**Exercise objective**. For the listing below, count the lines that contain "első" and report only the number.

------------

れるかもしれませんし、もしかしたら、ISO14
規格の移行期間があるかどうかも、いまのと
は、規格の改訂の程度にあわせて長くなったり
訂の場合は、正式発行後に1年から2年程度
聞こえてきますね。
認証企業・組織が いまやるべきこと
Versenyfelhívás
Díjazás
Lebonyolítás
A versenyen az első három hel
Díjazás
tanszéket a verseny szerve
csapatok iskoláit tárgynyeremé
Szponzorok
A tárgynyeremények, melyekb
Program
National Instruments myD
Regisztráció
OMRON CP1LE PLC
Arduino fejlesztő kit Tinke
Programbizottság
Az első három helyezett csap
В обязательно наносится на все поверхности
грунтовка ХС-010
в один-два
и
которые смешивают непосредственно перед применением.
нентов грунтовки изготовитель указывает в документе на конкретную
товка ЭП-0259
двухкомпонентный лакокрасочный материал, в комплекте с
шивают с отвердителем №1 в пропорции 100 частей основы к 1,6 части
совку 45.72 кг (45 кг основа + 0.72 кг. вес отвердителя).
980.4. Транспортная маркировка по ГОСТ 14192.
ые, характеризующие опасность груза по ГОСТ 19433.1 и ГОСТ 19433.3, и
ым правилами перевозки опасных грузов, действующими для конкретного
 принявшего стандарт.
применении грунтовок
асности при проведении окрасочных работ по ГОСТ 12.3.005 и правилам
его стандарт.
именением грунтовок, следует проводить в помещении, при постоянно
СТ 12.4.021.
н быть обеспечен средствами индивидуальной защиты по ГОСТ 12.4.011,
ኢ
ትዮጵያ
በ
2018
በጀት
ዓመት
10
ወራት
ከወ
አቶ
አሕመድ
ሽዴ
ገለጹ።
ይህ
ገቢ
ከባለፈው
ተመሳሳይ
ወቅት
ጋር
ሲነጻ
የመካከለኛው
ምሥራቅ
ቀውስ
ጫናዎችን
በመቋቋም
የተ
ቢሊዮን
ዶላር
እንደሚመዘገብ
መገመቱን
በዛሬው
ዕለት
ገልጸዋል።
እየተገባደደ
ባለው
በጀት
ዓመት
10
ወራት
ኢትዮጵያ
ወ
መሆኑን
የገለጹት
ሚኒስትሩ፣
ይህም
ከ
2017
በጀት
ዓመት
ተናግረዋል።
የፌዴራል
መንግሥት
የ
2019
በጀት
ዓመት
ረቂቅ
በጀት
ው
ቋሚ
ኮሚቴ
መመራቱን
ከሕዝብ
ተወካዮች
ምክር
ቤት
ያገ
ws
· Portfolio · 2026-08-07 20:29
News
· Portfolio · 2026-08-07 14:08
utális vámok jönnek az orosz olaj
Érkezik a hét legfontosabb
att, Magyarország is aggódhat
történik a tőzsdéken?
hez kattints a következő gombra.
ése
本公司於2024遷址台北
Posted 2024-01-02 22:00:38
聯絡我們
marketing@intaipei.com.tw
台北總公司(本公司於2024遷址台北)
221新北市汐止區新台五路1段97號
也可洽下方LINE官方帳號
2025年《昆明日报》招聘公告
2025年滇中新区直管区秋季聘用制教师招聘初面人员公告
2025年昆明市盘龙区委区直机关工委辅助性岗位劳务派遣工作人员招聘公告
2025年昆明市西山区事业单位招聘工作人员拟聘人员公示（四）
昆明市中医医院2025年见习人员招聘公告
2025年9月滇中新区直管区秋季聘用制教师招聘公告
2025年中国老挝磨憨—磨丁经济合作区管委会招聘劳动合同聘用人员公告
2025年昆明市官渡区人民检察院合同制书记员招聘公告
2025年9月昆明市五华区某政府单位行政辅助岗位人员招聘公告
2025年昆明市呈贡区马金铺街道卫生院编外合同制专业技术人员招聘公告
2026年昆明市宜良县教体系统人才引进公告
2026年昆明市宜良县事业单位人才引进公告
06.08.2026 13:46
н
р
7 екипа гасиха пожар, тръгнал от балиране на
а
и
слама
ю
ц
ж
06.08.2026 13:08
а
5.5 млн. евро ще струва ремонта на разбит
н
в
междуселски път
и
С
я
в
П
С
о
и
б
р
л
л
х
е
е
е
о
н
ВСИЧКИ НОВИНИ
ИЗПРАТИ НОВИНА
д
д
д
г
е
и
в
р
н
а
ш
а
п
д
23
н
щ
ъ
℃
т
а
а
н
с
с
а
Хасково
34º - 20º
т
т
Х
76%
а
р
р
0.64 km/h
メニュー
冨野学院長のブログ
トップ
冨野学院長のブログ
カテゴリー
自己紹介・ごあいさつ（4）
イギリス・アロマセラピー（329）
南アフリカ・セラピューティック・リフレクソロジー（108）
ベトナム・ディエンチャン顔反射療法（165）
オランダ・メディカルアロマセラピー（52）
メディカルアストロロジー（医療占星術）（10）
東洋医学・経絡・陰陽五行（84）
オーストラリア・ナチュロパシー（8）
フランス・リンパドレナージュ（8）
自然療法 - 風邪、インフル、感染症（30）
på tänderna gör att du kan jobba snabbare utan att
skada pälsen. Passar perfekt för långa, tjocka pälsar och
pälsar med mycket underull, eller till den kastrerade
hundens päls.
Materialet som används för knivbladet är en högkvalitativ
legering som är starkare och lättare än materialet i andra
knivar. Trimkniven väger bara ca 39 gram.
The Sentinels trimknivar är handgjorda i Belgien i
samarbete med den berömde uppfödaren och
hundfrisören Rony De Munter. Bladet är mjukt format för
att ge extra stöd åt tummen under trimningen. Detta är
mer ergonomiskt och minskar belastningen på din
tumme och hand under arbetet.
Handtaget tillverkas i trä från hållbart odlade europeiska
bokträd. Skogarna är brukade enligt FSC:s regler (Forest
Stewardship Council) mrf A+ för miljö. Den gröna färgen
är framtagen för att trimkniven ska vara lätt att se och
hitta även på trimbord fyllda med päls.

------------

**Exercise output**. 2